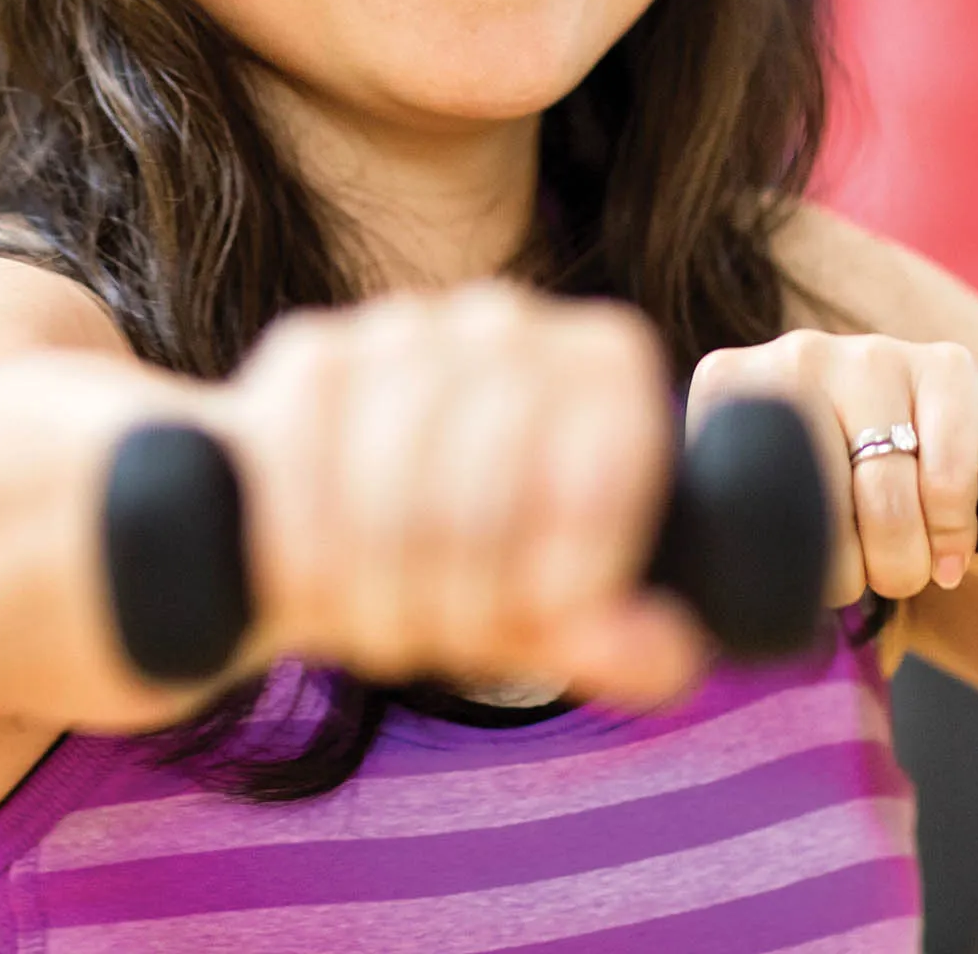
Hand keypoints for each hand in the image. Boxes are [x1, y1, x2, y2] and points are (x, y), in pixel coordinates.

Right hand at [217, 283, 705, 706]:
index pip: (608, 463)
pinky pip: (312, 482)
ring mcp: (404, 327)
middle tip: (455, 639)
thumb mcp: (546, 620)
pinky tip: (324, 590)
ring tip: (393, 626)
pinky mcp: (313, 356)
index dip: (578, 563)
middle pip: (496, 483)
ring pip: (400, 491)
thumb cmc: (467, 568)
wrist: (327, 533)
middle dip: (470, 596)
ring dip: (391, 594)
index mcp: (604, 363)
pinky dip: (318, 564)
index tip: (549, 616)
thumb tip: (666, 655)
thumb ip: (616, 642)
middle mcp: (508, 321)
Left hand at [686, 329, 977, 607]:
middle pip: (821, 506)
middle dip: (854, 572)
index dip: (793, 561)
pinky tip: (950, 552)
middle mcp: (798, 355)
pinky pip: (949, 478)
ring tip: (908, 568)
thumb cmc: (829, 478)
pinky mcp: (948, 364)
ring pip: (888, 499)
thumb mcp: (761, 490)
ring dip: (906, 560)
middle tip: (867, 580)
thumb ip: (721, 521)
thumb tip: (693, 607)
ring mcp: (873, 353)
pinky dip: (954, 534)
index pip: (753, 503)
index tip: (810, 572)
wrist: (925, 426)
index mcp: (733, 383)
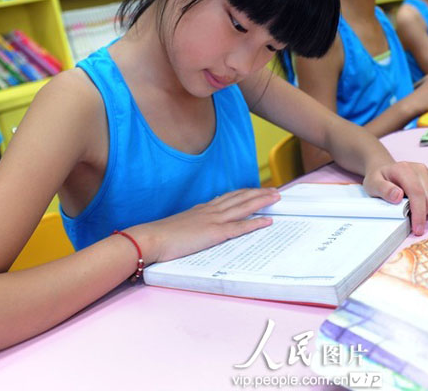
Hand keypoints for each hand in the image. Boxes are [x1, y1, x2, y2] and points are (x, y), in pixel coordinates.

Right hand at [134, 187, 280, 263]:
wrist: (151, 238)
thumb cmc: (160, 236)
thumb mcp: (180, 225)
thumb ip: (192, 224)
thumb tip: (197, 227)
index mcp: (202, 209)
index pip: (228, 197)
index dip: (244, 193)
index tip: (255, 190)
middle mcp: (210, 211)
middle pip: (240, 198)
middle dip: (258, 193)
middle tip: (274, 190)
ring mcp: (213, 221)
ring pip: (243, 207)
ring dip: (262, 201)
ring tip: (276, 197)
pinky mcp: (214, 233)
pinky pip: (240, 227)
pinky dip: (255, 223)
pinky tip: (267, 221)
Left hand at [362, 161, 427, 234]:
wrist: (386, 171)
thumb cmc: (379, 179)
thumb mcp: (373, 184)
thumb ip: (383, 190)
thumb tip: (397, 196)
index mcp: (404, 169)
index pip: (417, 193)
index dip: (419, 213)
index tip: (417, 229)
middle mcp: (420, 169)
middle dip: (421, 214)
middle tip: (408, 216)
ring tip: (413, 209)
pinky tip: (422, 205)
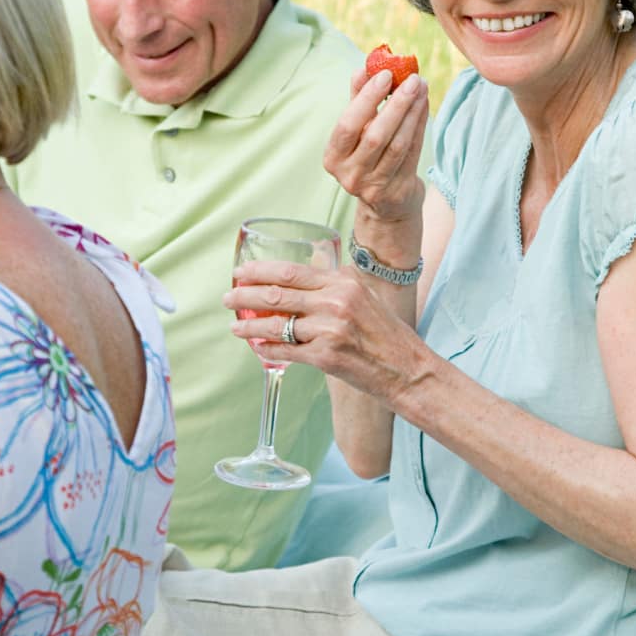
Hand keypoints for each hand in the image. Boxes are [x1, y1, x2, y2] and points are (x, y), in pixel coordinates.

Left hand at [225, 259, 424, 407]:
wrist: (408, 369)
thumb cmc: (386, 333)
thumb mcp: (364, 295)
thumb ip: (334, 281)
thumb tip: (305, 265)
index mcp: (343, 282)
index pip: (291, 271)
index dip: (260, 271)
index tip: (241, 273)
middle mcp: (335, 302)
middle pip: (277, 295)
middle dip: (244, 296)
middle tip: (228, 298)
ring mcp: (330, 330)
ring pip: (277, 324)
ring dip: (249, 325)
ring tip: (234, 326)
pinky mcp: (326, 358)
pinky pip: (286, 351)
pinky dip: (267, 349)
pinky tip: (256, 347)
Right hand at [323, 67, 427, 225]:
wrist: (385, 204)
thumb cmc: (368, 157)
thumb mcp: (357, 132)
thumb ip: (358, 102)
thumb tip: (363, 68)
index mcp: (333, 158)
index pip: (347, 126)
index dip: (366, 99)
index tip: (384, 75)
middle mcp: (350, 174)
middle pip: (375, 135)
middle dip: (396, 104)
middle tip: (411, 79)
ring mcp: (374, 186)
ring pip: (397, 144)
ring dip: (412, 112)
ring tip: (421, 87)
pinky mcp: (398, 190)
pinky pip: (412, 152)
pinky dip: (420, 125)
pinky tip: (424, 105)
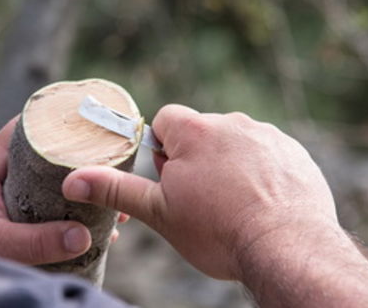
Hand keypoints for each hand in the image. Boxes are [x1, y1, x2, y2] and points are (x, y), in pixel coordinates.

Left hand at [0, 117, 124, 264]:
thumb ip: (35, 241)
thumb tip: (84, 236)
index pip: (31, 123)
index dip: (65, 124)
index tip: (98, 132)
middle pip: (48, 147)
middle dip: (83, 160)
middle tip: (117, 169)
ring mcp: (7, 184)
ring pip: (52, 174)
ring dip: (81, 187)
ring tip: (114, 201)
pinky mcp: (13, 205)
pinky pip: (48, 197)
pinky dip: (71, 207)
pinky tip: (96, 223)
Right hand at [61, 105, 339, 279]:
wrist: (287, 248)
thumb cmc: (219, 231)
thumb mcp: (160, 213)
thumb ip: (117, 190)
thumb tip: (72, 179)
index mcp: (195, 131)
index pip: (166, 120)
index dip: (162, 150)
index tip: (170, 178)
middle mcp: (233, 123)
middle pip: (202, 133)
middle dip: (197, 158)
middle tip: (200, 199)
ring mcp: (268, 137)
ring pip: (237, 144)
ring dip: (230, 165)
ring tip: (234, 205)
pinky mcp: (295, 154)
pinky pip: (269, 157)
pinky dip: (263, 175)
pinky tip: (261, 205)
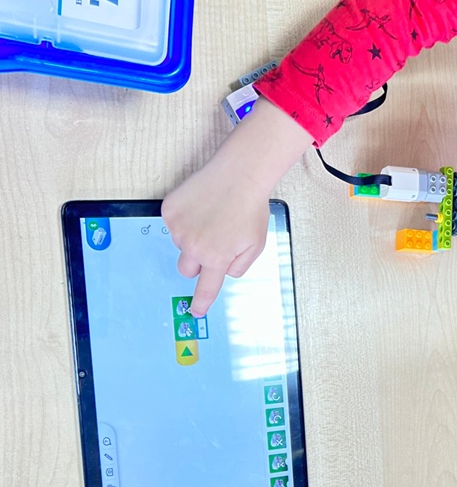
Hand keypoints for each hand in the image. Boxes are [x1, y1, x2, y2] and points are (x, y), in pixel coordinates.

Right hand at [162, 98, 311, 315]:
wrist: (239, 174)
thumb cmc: (250, 209)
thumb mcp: (256, 245)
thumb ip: (238, 266)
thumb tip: (223, 271)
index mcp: (216, 258)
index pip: (205, 288)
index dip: (200, 302)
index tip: (195, 312)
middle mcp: (193, 246)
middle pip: (186, 269)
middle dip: (197, 262)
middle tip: (212, 242)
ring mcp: (178, 228)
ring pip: (180, 243)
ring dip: (192, 236)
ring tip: (212, 215)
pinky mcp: (169, 211)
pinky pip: (173, 224)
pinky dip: (185, 218)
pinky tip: (201, 205)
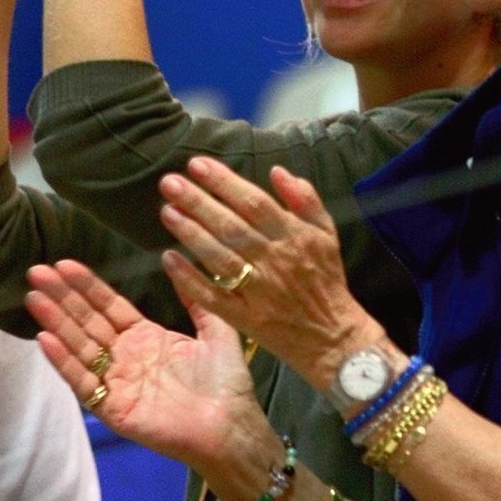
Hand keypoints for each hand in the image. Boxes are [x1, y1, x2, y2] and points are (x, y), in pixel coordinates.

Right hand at [26, 258, 266, 484]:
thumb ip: (194, 297)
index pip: (109, 307)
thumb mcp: (215, 330)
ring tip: (34, 297)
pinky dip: (64, 361)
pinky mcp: (112, 408)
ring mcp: (117, 383)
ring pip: (80, 347)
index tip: (65, 264)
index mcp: (147, 337)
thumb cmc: (226, 382)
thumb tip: (174, 256)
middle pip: (88, 322)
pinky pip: (84, 382)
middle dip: (63, 297)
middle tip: (37, 271)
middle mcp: (126, 357)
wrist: (231, 427)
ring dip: (56, 322)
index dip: (88, 286)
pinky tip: (45, 339)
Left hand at [159, 158, 384, 391]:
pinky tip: (169, 259)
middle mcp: (274, 260)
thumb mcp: (326, 232)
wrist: (333, 336)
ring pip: (219, 258)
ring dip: (191, 233)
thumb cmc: (327, 279)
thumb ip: (305, 199)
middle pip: (231, 226)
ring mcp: (258, 291)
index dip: (224, 182)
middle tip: (169, 182)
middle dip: (198, 201)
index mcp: (293, 236)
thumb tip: (277, 170)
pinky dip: (189, 280)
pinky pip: (212, 297)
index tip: (197, 164)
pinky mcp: (245, 318)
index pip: (254, 202)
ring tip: (167, 211)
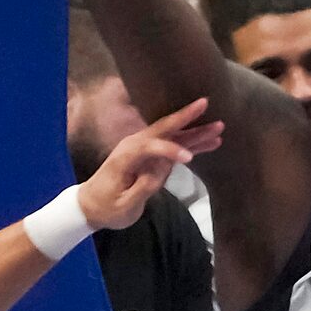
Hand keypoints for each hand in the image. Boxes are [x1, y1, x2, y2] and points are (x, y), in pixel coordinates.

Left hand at [77, 99, 222, 233]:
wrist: (92, 205)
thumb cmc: (106, 207)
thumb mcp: (122, 206)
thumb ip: (142, 189)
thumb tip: (161, 173)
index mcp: (124, 156)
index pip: (149, 146)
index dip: (170, 150)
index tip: (189, 159)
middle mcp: (135, 146)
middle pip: (163, 128)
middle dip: (185, 117)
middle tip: (205, 102)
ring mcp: (145, 149)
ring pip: (174, 135)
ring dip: (195, 130)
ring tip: (219, 126)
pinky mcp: (153, 156)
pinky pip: (175, 146)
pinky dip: (193, 144)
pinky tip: (212, 142)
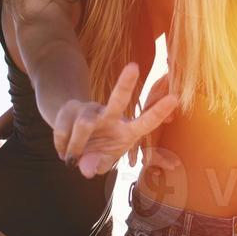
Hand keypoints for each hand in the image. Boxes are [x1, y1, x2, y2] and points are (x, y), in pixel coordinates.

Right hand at [52, 63, 180, 177]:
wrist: (72, 139)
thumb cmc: (97, 150)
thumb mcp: (102, 162)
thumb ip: (97, 165)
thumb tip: (86, 169)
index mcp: (126, 130)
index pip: (146, 121)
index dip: (159, 111)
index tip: (175, 98)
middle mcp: (110, 116)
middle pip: (118, 99)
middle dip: (125, 84)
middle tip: (134, 66)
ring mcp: (90, 110)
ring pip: (84, 125)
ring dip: (76, 146)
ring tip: (71, 157)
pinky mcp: (70, 109)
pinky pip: (63, 131)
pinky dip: (61, 146)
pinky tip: (63, 148)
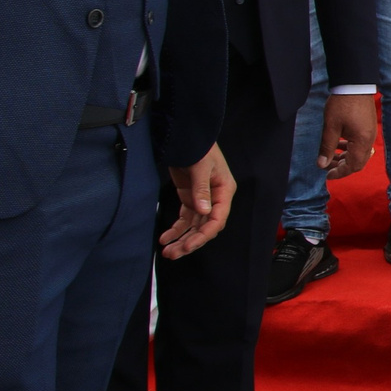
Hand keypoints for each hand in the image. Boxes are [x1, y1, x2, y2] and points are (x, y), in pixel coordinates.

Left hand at [161, 144, 236, 258]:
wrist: (187, 137)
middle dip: (190, 242)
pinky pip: (184, 219)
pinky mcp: (190, 199)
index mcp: (224, 191)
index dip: (205, 234)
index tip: (190, 244)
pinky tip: (165, 238)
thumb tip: (204, 211)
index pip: (218, 219)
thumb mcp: (201, 166)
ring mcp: (202, 200)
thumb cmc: (200, 147)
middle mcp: (215, 199)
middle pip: (205, 227)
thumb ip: (202, 188)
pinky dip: (176, 230)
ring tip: (168, 252)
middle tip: (175, 253)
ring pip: (194, 227)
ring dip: (181, 239)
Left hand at [317, 93, 378, 179]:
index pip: (353, 166)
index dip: (340, 173)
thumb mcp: (331, 127)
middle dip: (342, 166)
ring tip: (330, 155)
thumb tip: (321, 164)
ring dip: (345, 157)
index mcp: (362, 142)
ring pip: (359, 154)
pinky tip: (339, 143)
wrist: (354, 84)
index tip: (327, 175)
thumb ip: (327, 147)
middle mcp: (369, 140)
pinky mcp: (368, 127)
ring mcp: (370, 133)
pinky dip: (350, 148)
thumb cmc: (342, 104)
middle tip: (327, 166)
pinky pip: (360, 144)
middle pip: (358, 162)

### [Activity]
What you need to produce is an exact copy of the entries above, limited to the lines from the one with "pinky tip: (212, 142)" up to and including the one with "thumb cmc: (342, 104)", without pictures.

### [Response to the exercise]
pinky tip: (212, 142)
Hand keypoints for each hand in the image. Boxes are [x1, y1, x2, y2] and points are (x, y), in pixel coordinates.

Right hand at [52, 63, 180, 177]:
wrist: (72, 139)
thumb cmc: (97, 150)
thumb mcp: (102, 162)
thumb ip: (97, 165)
thumb tip: (86, 169)
index mcp: (126, 130)
index pip: (146, 121)
index dip: (159, 111)
index tip: (175, 98)
middle mcp: (110, 116)
middle pip: (118, 99)
middle dip: (125, 84)
middle tip: (134, 66)
ring mcp: (90, 110)
ring pip: (84, 125)
ring dip: (76, 146)
ring tip: (71, 157)
pinky mcp: (70, 109)
pinky pip: (63, 131)
pinky dip: (61, 146)
pinky tip: (63, 148)
Hand keypoints for each hand in the image. Boxes are [x1, y1, x2, y2] and points are (x, y), in pixel coordinates.

Left hand at [161, 144, 236, 258]:
wrist: (187, 137)
middle dip: (190, 242)
pinky pip: (184, 219)
pinky mcp: (190, 199)
index mcp: (224, 191)
index dip: (205, 234)
index tip: (190, 244)
pinky tip: (165, 238)
thumb tip: (204, 211)
index pip: (218, 219)
thumb mcp: (201, 166)
ring mcp: (202, 200)
thumb cmc: (200, 147)
middle mcp: (215, 199)
middle pip: (205, 227)
thumb ip: (202, 188)
pinky dip: (176, 230)
ring tip: (168, 252)
middle tip: (175, 253)
ring pip: (194, 227)
ring dip: (181, 239)
Left hand at [317, 93, 378, 179]:
index pip: (353, 166)
index dip: (340, 173)
thumb mcp: (331, 127)
middle dip: (342, 166)
ring tip: (330, 155)
thumb tip: (321, 164)
ring dip: (345, 157)
index mcp: (362, 142)
ring pip: (359, 154)
pinky tip: (339, 143)
wrist: (354, 84)
index tip: (327, 175)
thumb ip: (327, 147)
middle mcp: (369, 140)
pinky mcp: (368, 127)
ring mcp: (370, 133)
pinky dip: (350, 148)
thumb cmc: (342, 104)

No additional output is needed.